「図書館はコミュニティの核になるか」に参加

最近刊行された猪谷千香さんによる『つながる図書館:コミュニティの核をめざす試み』は、全国各地で同時多発的に取り組まれている「図書館」と「図書館的なもの」をめぐる様々な取り組みの<いま>を切り取った(そしてストーリーを持たせた)レポートとしてうまくまとめられていました。そう言えば、「新書」という業界外の人も手に取りやすい形で図書館のことが本になるのは、(図書館の使い方…等のハウツーものを除けば)2003年の『未来をつくる図書館』以来ではないでしょうか。
未来をつくる図書館―ニューヨークからの報告― (岩波新書)

未来をつくる図書館―ニューヨークからの報告― (岩波新書)

ということで、その刊行記念のトークイベント「図書館はコミュニティの核になるか」(1/15 20:00〜22:00 @下北沢B&B)に参加してきました。幾つか予定されているイベントからこのイベントを選んだ理由は一つ。著者の猪谷千香さん、編集者の仲俣暁生さん、そしてブックコーディネーターの内沼晋太郎さんといういわば「図書館の周辺」に位置する人たちが「図書館」(と「図書館的なもの」)について語る…というのが面白そうだったから。こういうイベントは、ありそうでなかなかないと思います(3年前に友人と手がけたトークイベント「知が拡散する時代のアーカイブ・キュレーション」も同じく図書館の周辺に位置する人に登壇してもらいましたが)。
トークイベントは2部構成で、前半が猪谷さんが取材で撮りためた図書館のスライドを紹介しながら本のあらましを紹介し、後半は3人であれやこれやと鼎談、そして最後に会場からの質疑。議論を無理やりまとめてみると、

  • 多様なニーズや取り組みが見えるようになっている中で、各人の「図書館にこうあってほしい」というものが顕在化している一方で、従来の図書館の枠組みは制度疲労を起こしているのでは。
  • 図書館は、単に「貸出冊数」のみに評価軸を置くのではなく、地域の課題を踏まえた「役割」をどう果たすのかが大事。そして、その「役割」は地域ごとに異なるものなので、一言で定義づけられるものではない。ただ、どういう役割を果たすにせよ「居心地の良い場所」であってほしい。
  • それぞれの地域に住む我々自身が、(図書館・書店・マイクロライブラリー等を包含した)<地域の本の生態系>にどうあって欲しいのかが大事。

といったところでしょうか。図書館業界の人だと「分かってるよ」或いは「知ってるよ」というものだとは思うのですが、これらが<業界の外>からの声だということは留意すべきだと思います。
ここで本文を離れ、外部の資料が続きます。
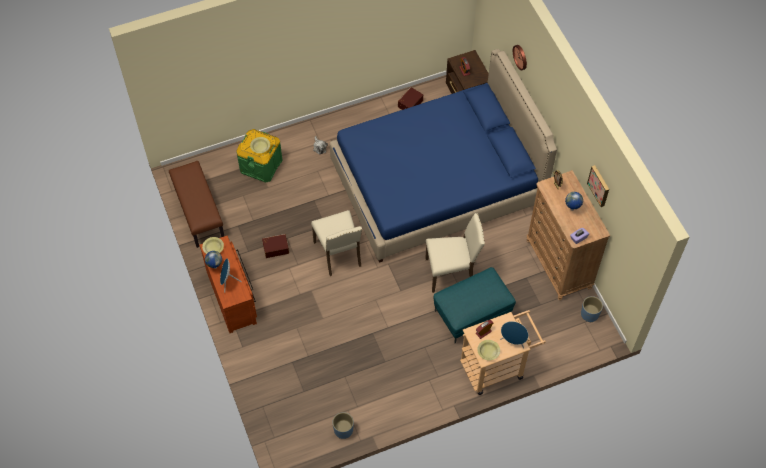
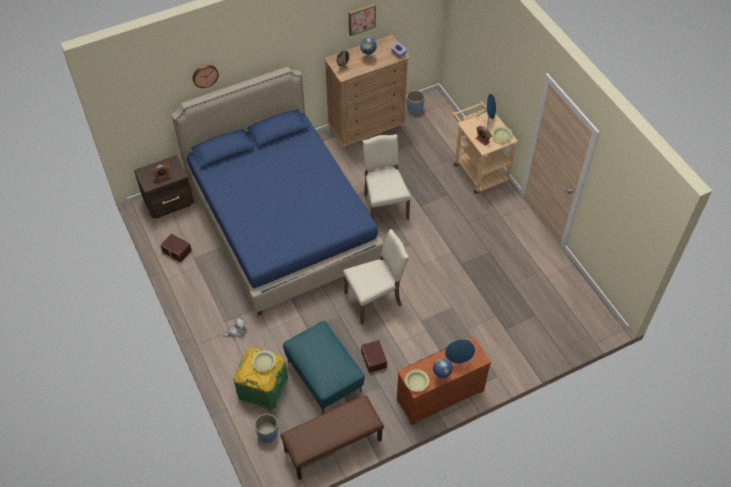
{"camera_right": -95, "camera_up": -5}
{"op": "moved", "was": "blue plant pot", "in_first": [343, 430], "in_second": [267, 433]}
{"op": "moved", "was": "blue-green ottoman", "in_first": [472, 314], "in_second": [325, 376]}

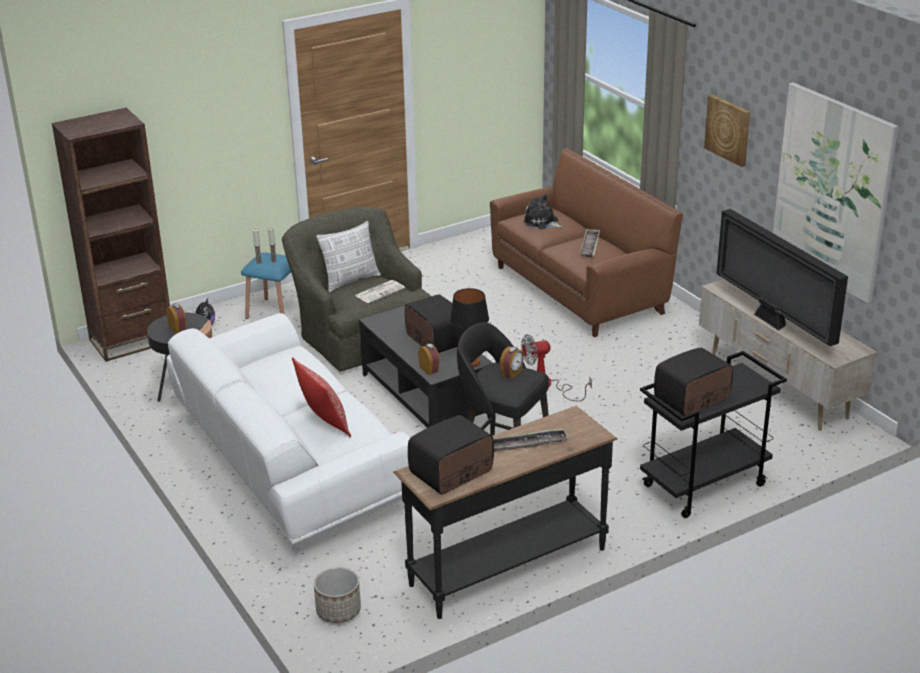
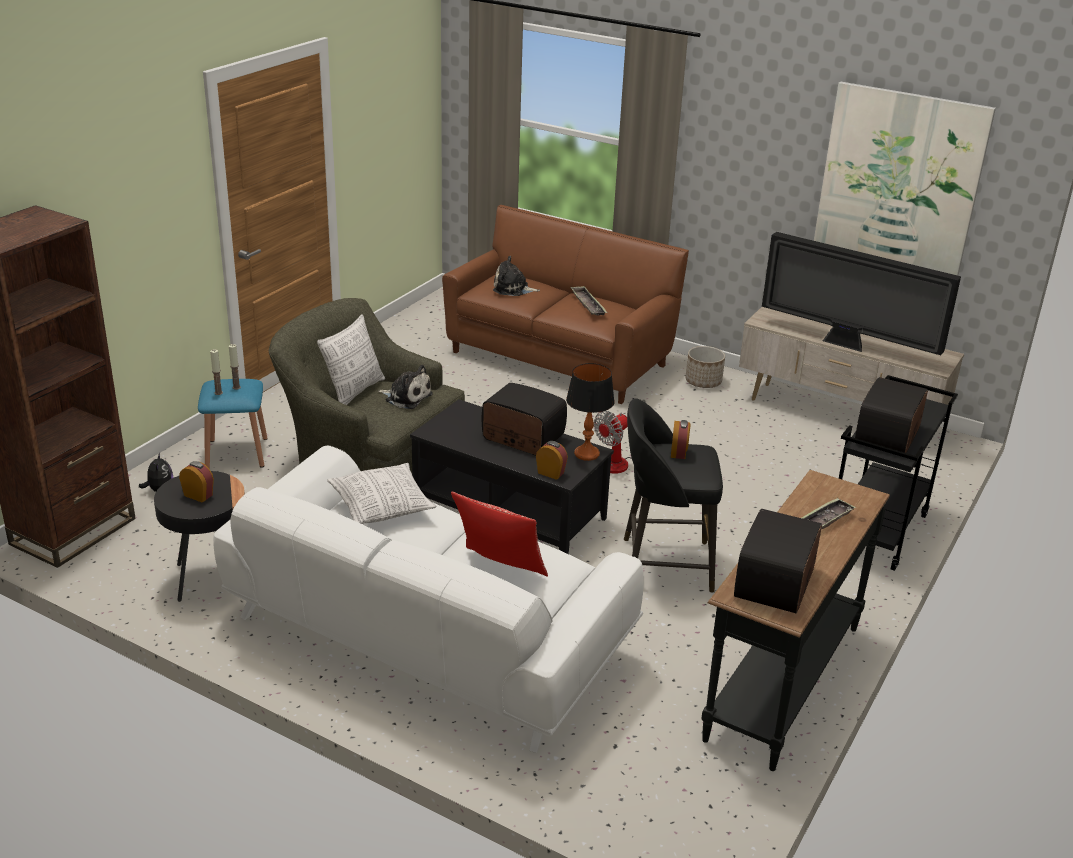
{"camera_right": -30, "camera_up": 0}
{"op": "moved", "was": "plant pot", "in_first": [339, 611], "in_second": [703, 382]}
{"op": "replaced", "was": "daily paper", "now": "plush toy", "in_first": [380, 292], "in_second": [406, 397]}
{"op": "removed", "was": "picture", "in_first": [728, 129]}
{"op": "added", "now": "cushion", "in_second": [382, 507]}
余談ですが、一つ目のポイントが、昨年に出版された内沼さんの『本の逆襲』で描かれている構図と同じなのは偶然ではないと思います(そう言えば、内沼さんは図書館員も「本屋」の中に括っていました)。

本の逆襲 (ideaink 〈アイデアインク〉)

本の逆襲 (ideaink 〈アイデアインク〉)

個人的にちょっと驚かされたのは、登壇者が図書館関係者でないだけでなく、満員となった会場の参加者のほとんどが図書館関係者でなかったこと。僕自身、2010年のL-1グランプリ優勝後の新聞社のインタビューで「図書館の人間だけでは、図書館の問題は解決しない。多様な人と話し合っていきたい」とコメントした(2010.11.26 毎日新聞/神奈川版)のですが、ここ数年の地方分権の流れや3.11を経てようやく機が熟してきたのかもしれません。
先に紹介した『未来をつくる図書館』が一つの起爆剤となって図書館の<課題解決支援>が進展したというのはよく聞く話ですが、この『つながる図書館』以後はどんな動きが出てくるのでしょうか。Libray of the Yearの意義を「真似たらいいことを知らしめる」ことにあると喝破したレポートもありましたが、ここで紹介された様々な取り組みが「真似」されていくことは間違いないと思います。